Объединить славенские и русские слова в одном речевом потоке пытались и до Ломоносова, но больших удач не было. В стихах современника Ломоносова читаем (в- рассказе о Хароне, перевозчике мертвых в царство Аид): он тени усопших, «от челна пхая, отревает». Здесь неискусно поставлены рядом русское пхая (от глагола пхать) и огревает (славянское отревати — «отталкивать»).

Ломоносов соединил отвлеченное и конкретное в эмблеме, дав простор конкретным, образ-но-живописным картинам.

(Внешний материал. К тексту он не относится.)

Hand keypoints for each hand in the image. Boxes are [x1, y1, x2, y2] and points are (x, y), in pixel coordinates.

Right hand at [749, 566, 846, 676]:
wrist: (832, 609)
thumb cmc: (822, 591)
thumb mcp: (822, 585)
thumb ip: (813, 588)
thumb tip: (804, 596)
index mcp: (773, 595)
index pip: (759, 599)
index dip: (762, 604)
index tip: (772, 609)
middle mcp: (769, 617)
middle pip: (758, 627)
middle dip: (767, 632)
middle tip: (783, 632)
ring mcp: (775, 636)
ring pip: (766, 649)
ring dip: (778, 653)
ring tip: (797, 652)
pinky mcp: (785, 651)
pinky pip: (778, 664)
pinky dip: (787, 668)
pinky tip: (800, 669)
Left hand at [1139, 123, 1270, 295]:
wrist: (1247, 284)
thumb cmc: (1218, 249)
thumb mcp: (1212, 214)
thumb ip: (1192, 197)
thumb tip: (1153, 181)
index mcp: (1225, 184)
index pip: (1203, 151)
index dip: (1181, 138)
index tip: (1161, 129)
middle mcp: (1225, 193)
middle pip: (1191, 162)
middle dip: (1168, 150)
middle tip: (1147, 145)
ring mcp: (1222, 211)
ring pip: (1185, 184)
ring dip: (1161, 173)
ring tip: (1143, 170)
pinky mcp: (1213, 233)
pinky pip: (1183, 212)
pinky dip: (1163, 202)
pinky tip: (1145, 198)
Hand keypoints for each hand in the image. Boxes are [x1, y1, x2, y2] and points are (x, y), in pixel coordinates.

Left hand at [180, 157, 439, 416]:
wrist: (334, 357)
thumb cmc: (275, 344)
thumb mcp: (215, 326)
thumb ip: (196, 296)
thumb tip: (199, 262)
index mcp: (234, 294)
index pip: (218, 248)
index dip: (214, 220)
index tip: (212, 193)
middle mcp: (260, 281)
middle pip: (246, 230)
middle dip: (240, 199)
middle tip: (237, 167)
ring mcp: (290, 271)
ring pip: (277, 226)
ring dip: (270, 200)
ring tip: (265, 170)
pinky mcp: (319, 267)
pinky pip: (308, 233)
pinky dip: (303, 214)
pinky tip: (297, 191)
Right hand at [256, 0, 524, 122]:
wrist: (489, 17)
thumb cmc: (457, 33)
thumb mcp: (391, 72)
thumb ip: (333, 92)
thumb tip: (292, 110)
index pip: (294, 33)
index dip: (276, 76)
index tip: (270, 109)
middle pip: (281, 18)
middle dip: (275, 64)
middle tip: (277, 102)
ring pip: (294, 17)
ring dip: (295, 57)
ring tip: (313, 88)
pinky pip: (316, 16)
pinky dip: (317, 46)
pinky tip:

Он же умело соединил славенские и русские лексические пласты, и здесь предоставив простор для слов русских, рисующих реальность.

Современники восхищались умением поэта соединить противоположности в гармоническую целостность. Мы уже плохо чувствуем это искусство — именно потому, что опыт Ломоносова блестяще удался, был усвоен русской культурой, стал обычной и потому незаметной для нас нормой.